Notwithstanding these limitations, the outcomes of this research have clear practical significance. The demonstrated ability of the ANFIS model to predict EPS with high accuracy makes it a valuable decision-support tool for various stakeholders in the financial domain. Bank management teams could incorporate the model’s forecasts into their strategic planning and risk management processes to anticipate earnings fluctuations and adjust their operations accordingly. Investors and financial analysts might use the EPS predictions to complement their fundamental analysis, identifying early signs of performance improvement or deterioration that could inform investment decisions. Moreover, the partially interpretable nature of the neuro-fuzzy model aligns with the growing demand for explainable AI in finance. Stakeholders, ranging from bank executives to regulators can derive not only predictions from the model but also insights into the reasoning behind those predictions, which is crucial for trust and adoption in a risk-sensitive field like banking.
5. Conclusions
This paper evaluated Adaptive Neuro-Fuzzy Inference Systems for forecasting bank earnings per share using annual data from 25 European institutions covering 2013–2023. The analysis shows that a sigmoid-based configuration with four fuzzy sets balances predictive accuracy and interpretability, providing actionable guidance for analysts and risk managers who rely on EPS trajectories.

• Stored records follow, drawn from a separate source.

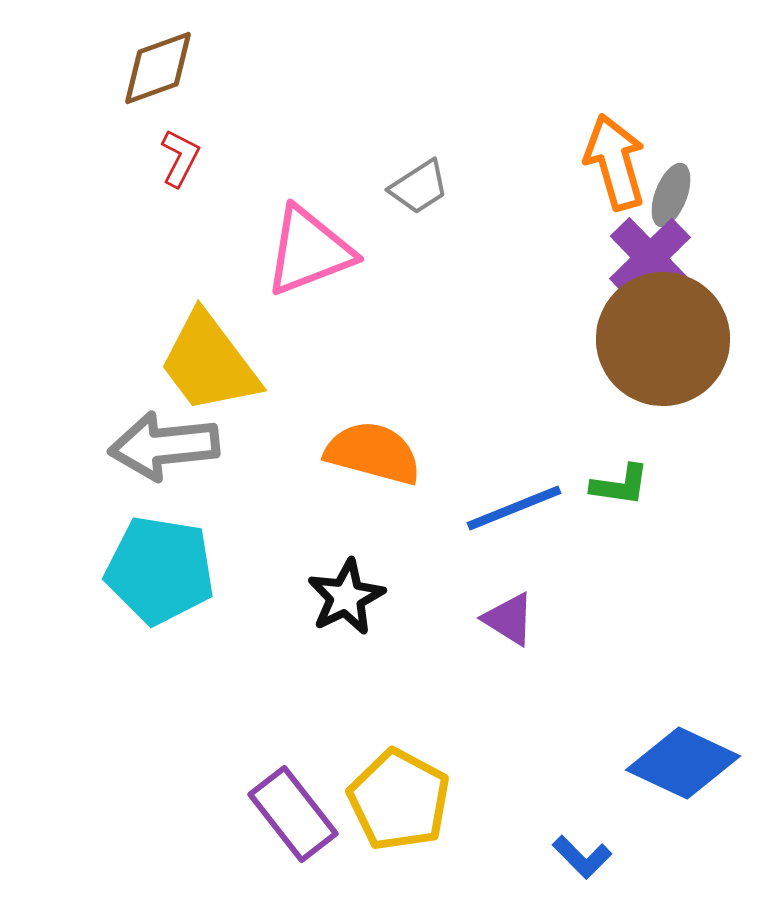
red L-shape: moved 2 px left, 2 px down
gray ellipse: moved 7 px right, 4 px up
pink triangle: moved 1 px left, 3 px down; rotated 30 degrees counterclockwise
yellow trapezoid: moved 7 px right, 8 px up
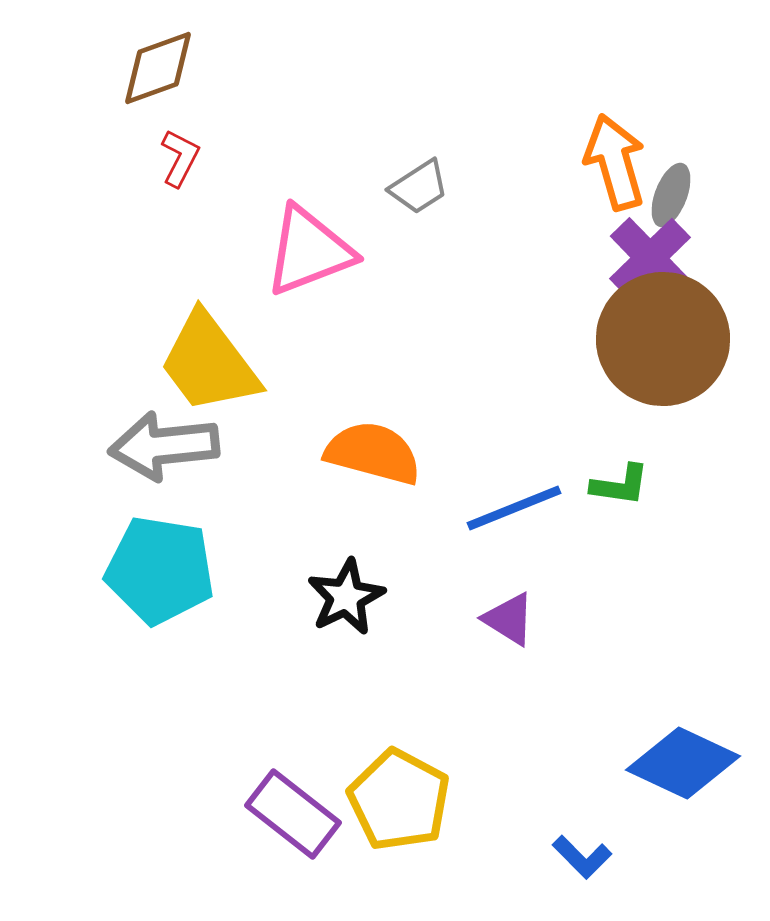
purple rectangle: rotated 14 degrees counterclockwise
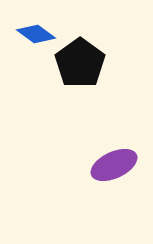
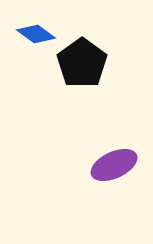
black pentagon: moved 2 px right
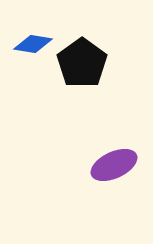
blue diamond: moved 3 px left, 10 px down; rotated 27 degrees counterclockwise
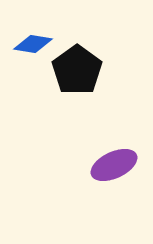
black pentagon: moved 5 px left, 7 px down
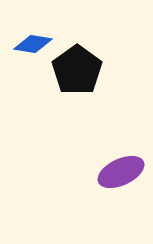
purple ellipse: moved 7 px right, 7 px down
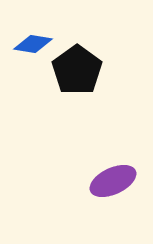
purple ellipse: moved 8 px left, 9 px down
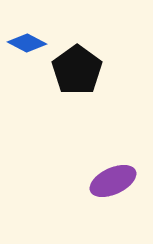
blue diamond: moved 6 px left, 1 px up; rotated 18 degrees clockwise
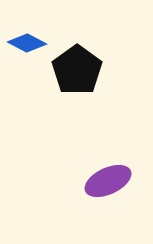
purple ellipse: moved 5 px left
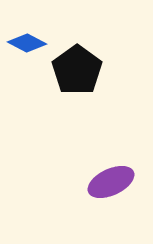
purple ellipse: moved 3 px right, 1 px down
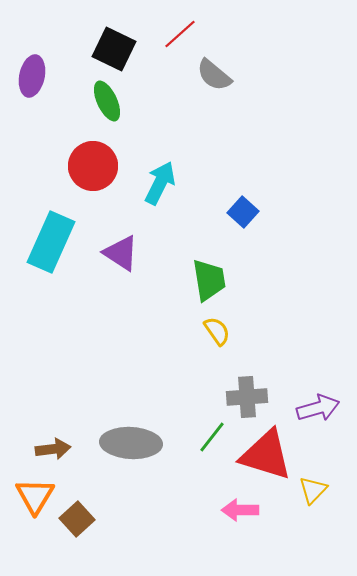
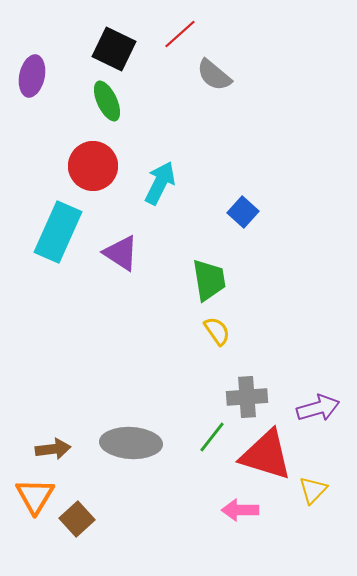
cyan rectangle: moved 7 px right, 10 px up
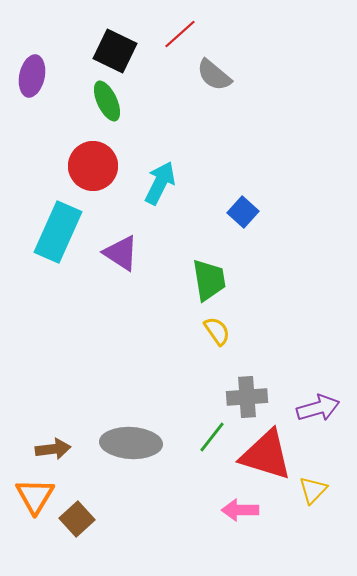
black square: moved 1 px right, 2 px down
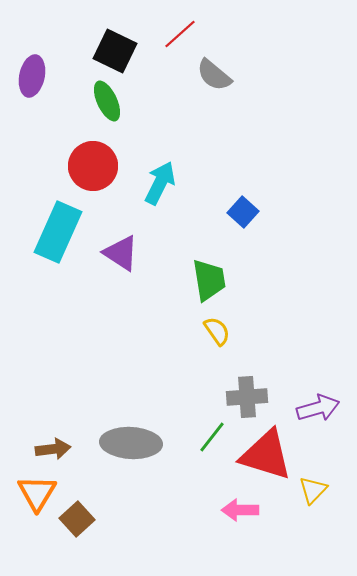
orange triangle: moved 2 px right, 3 px up
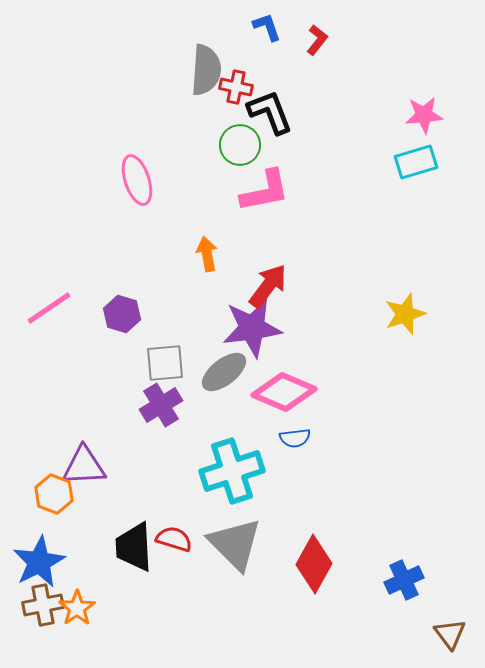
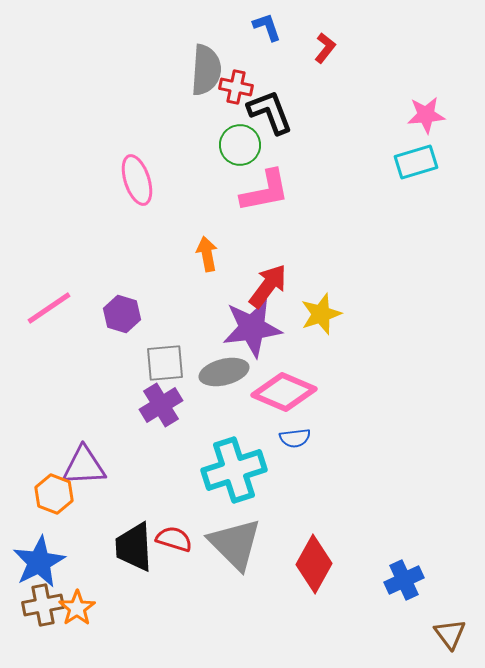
red L-shape: moved 8 px right, 8 px down
pink star: moved 2 px right
yellow star: moved 84 px left
gray ellipse: rotated 24 degrees clockwise
cyan cross: moved 2 px right, 1 px up
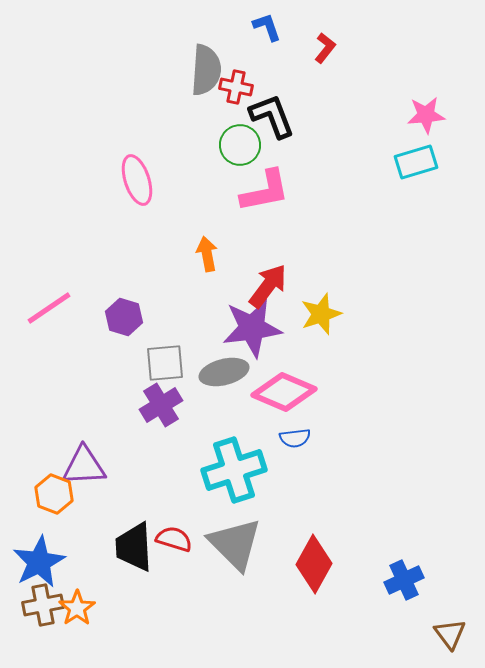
black L-shape: moved 2 px right, 4 px down
purple hexagon: moved 2 px right, 3 px down
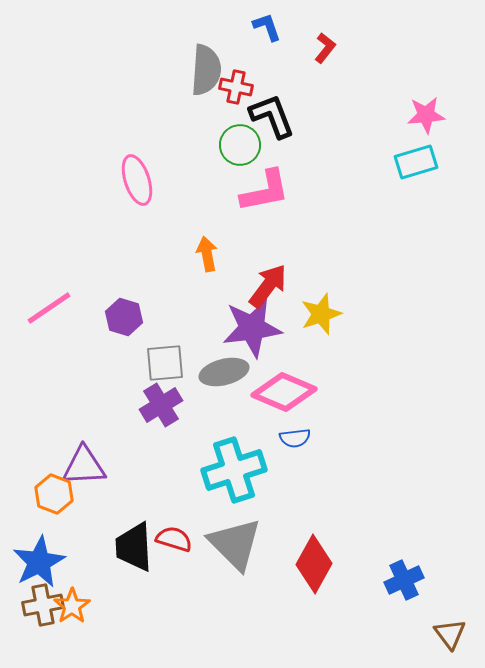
orange star: moved 5 px left, 2 px up
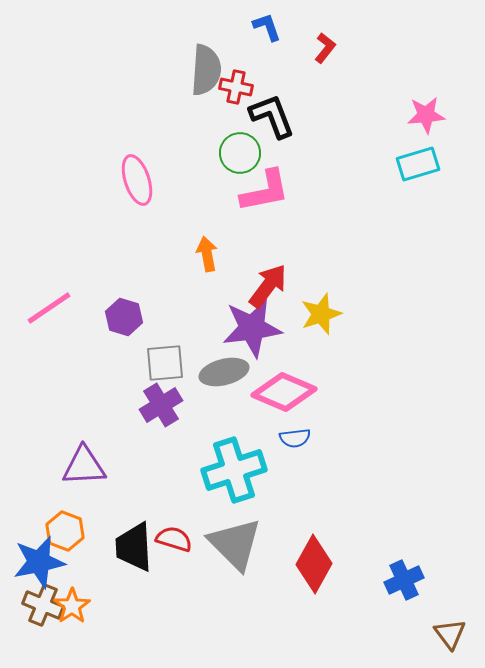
green circle: moved 8 px down
cyan rectangle: moved 2 px right, 2 px down
orange hexagon: moved 11 px right, 37 px down
blue star: rotated 16 degrees clockwise
brown cross: rotated 33 degrees clockwise
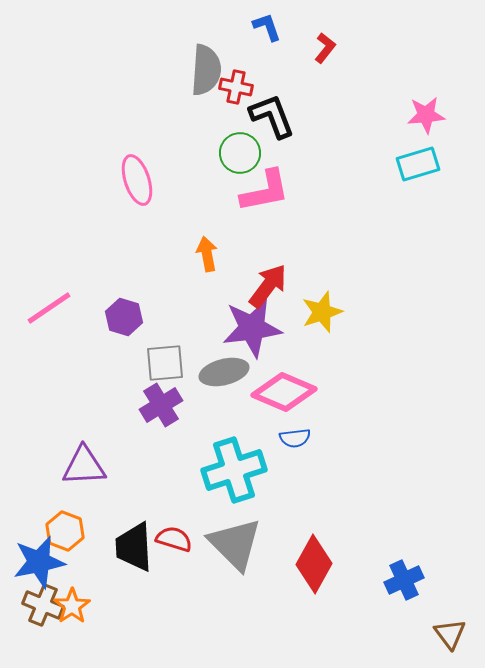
yellow star: moved 1 px right, 2 px up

Future research should: (1) extend the information set with macro-financial and sentiment indicators, supervisory capital buffers (actual-versus-required CR spreads), and term-structure interest rates to capture external shocks; (2) benchmark ANFIS against sequence-learning and ensemble methods to clarify its comparative strengths; and (3) investigate streamlined rule bases or online learning schemes that preserve transparency while accommodating rapidly evolving market conditions, while also incorporating performance diagnostics such as Theil’s U to compare models against naïve baselines.
Addressing these directions would deepen understanding of how neuro-fuzzy models can support decision-making in regulated banking environments and strengthen their adoption as complementary forecasting tools.